Web document revisions ::
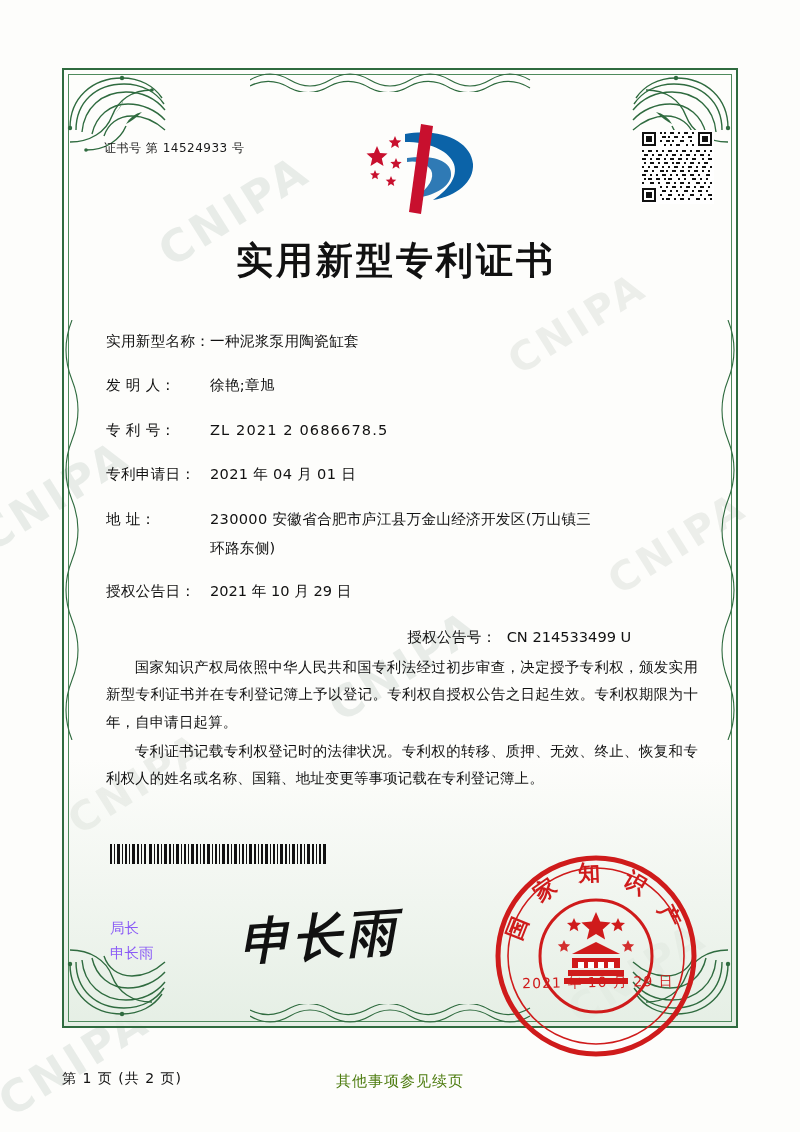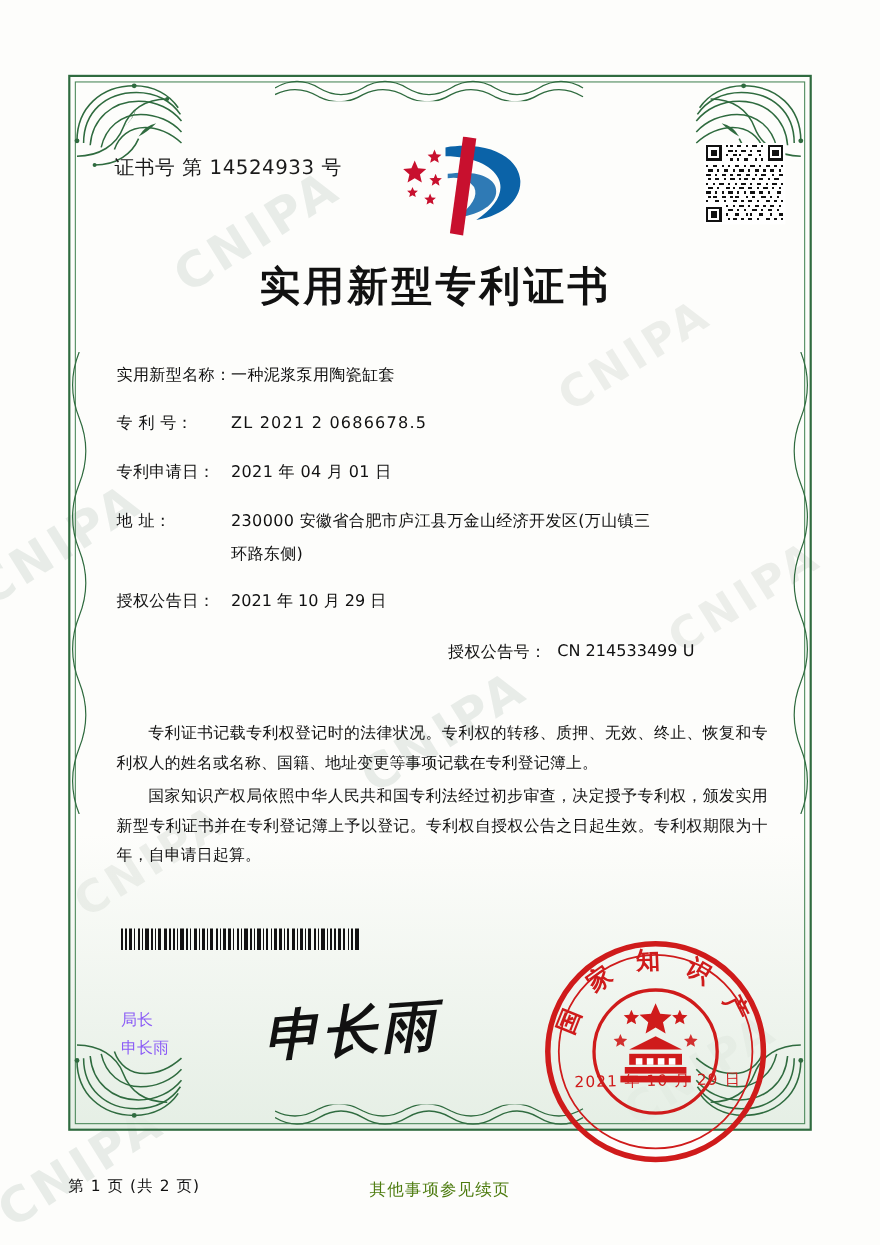--- a/index.html
+++ b/index.html
@@ -82,21 +82,21 @@
     height: 960px;
     z-index: 5;
   }
 
   
   .cert-no {
     position: absolute;
     left: 42px;
     top: 72px;
     font-family: "DejaVu Sans", "Liberation Sans", sans-serif;
-    font-size: 18px;
+    font-size: 12px;
     color: #1a1a1a;
     letter-spacing: 0.5px;
   }
 
   
   .logo {
     position: absolute;
     left: 285px;
     top: 56px;
     width: 130px;
@@ -574,20 +574,24 @@
 
     <div class="cert-title">实用新型专利证书</div>
 
     <div class="fields">
 
       <div class="field-row">
         <div class="f-label">实用新型名称：</div>
         <div class="f-value">一种泥浆泵用陶瓷缸套</div>
       </div>
 
+      <div class="field-row">
+        <div class="f-label">发  明  人：</div>
+        <div class="f-value">徐艳;章旭</div>
+      </div>
 
       <div class="field-row">
         <div class="f-label">专  利  号：</div>
         <div class="f-value mono">ZL 2021 2 0686678.5</div>
       </div>
 
       <div class="field-row">
         <div class="f-label">专利申请日：</div>
         <div class="f-value">2021 年 04 月 01 日</div>
       </div>
@@ -605,22 +609,22 @@
         <div class="f-label">授权公告日：</div>
         <div>2021 年 10 月 29 日</div>
         <div class="seg2">
           <div class="f-label">授权公告号：</div>
           <div>CN 214533499 U</div>
         </div>
       </div>
     </div>
 
     <div class="paragraphs">
+      <p>国家知识产权局依照中华人民共和国专利法经过初步审查，决定授予专利权，颁发实用新型专利证书并在专利登记簿上予以登记。专利权自授权公告之日起生效。专利权期限为十年，自申请日起算。</p>
       <p>专利证书记载专利权登记时的法律状况。专利权的转移、质押、无效、终止、恢复和专利权人的姓名或名称、国籍、地址变更等事项记载在专利登记簿上。</p>
-      <p>国家知识产权局依照中华人民共和国专利法经过初步审查，决定授予专利权，颁发实用新型专利证书并在专利登记簿上予以登记。专利权自授权公告之日起生效。专利权期限为十年，自申请日起算。</p>
     </div>
 
     <div class="barcode">
       <svg width="218" height="20" viewBox="0 0 218 20" shape-rendering="crispEdges">
         <g fill="#111">
           <rect x="0" y="0" width="2" height="20"></rect>
             <rect x="4" y="0" width="1" height="20"></rect>
           <rect x="7" y="0" width="3" height="20"></rect>
             <rect x="12" y="0" width="1" height="20"></rect>
           <rect x="15" y="0" width="2" height="20"></rect>

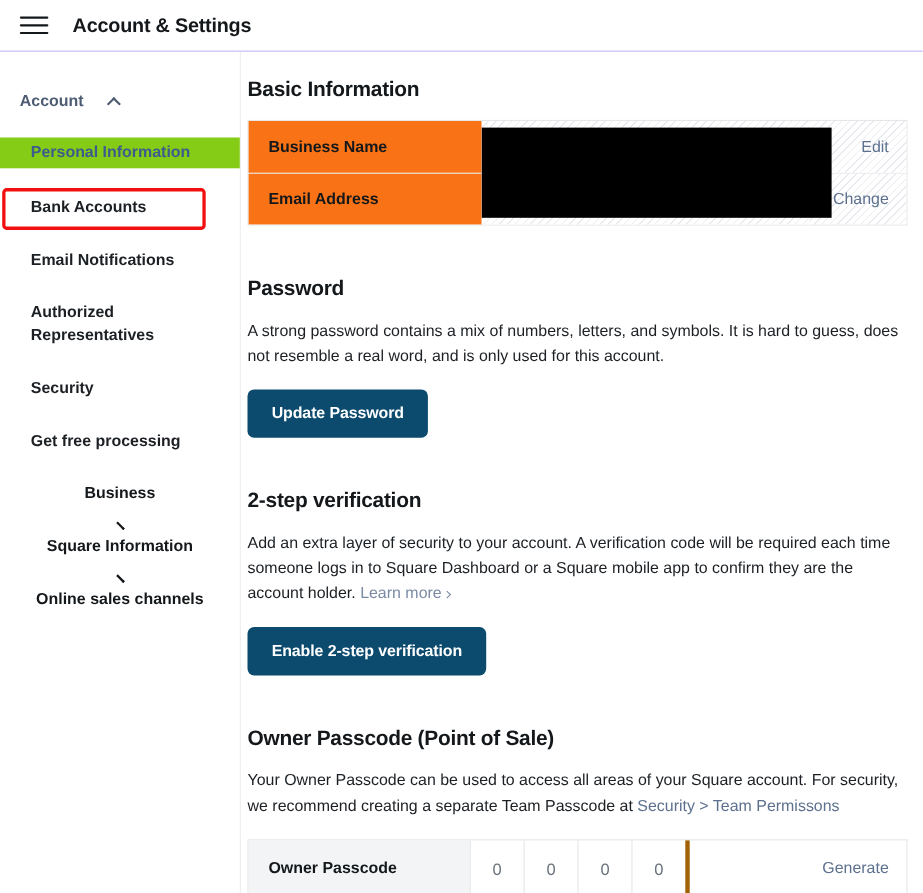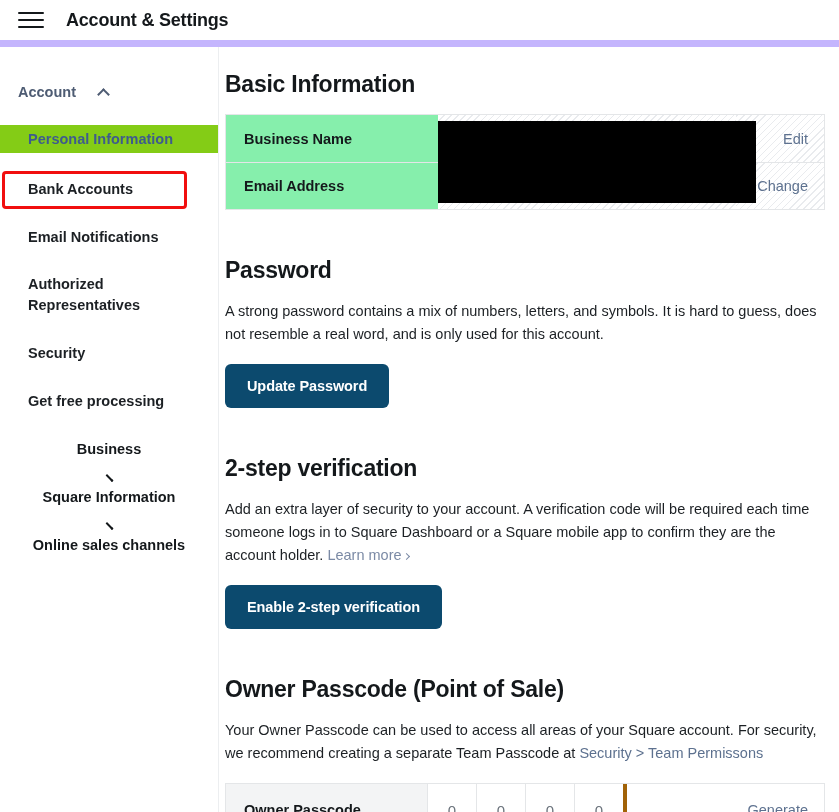--- a/index.html
+++ b/index.html
@@ -16,21 +16,21 @@
     position: relative;
   }
 
   
   .topbar {
     height: 47px;
     display: flex;
     align-items: center;
     padding-left: 18px;
     background: #ffffff;
-    border-bottom: 7px solid #c4b5fd;
+    border-bottom: 1px solid #c4b5fd;
     position: relative;
     z-index: 5;
   }
   .hamburger {
     width: 26px; height: 20px;
     display: flex; flex-direction: column;
     justify-content: center; gap: 5px;
     cursor: pointer;
     flex: 0 0 auto;
   }
@@ -119,21 +119,21 @@
     z-index: 9;
   }
 
   
   .main {
     flex: 1 1 auto;
     padding: 24px 16px 0 6px;
     overflow: hidden;
   }
   .sec-title {
-    font-size: 23px;
+    font-size: 19px;
     font-weight: 700;
     letter-spacing: -0.25px;
     color: #14181b;
     margin: 0 0 16px 0;
   }
   .sec-title.mt { margin-top: 47px; }
   .para {
     font-size: 14.5px;
     line-height: 23px;
     color: #1c2024;
@@ -184,21 +184,21 @@
   }
   .info-row {
     display: flex;
     height: 47px;
     align-items: stretch;
   }
   .info-row + .info-row { border-top: 1px solid #e4e6e8; }
   .info-label {
     width: 212px;
     flex: 0 0 212px;
-    background: #86efac;
+    background: #f97316;
     display: flex;
     align-items: center;
     padding-left: 18px;
     font-size: 14.5px;
     font-weight: 700;
     color: #14181b;
   }
   .info-value {
     flex: 1 1 auto;
     background-image: repeating-linear-gradient(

Task statement :: Pull out all lines containing the word "left" from the entries above.

Solution below ::
     left: 42px;
     left: 285px;
     padding-left: 18px;
     padding-left: 18px;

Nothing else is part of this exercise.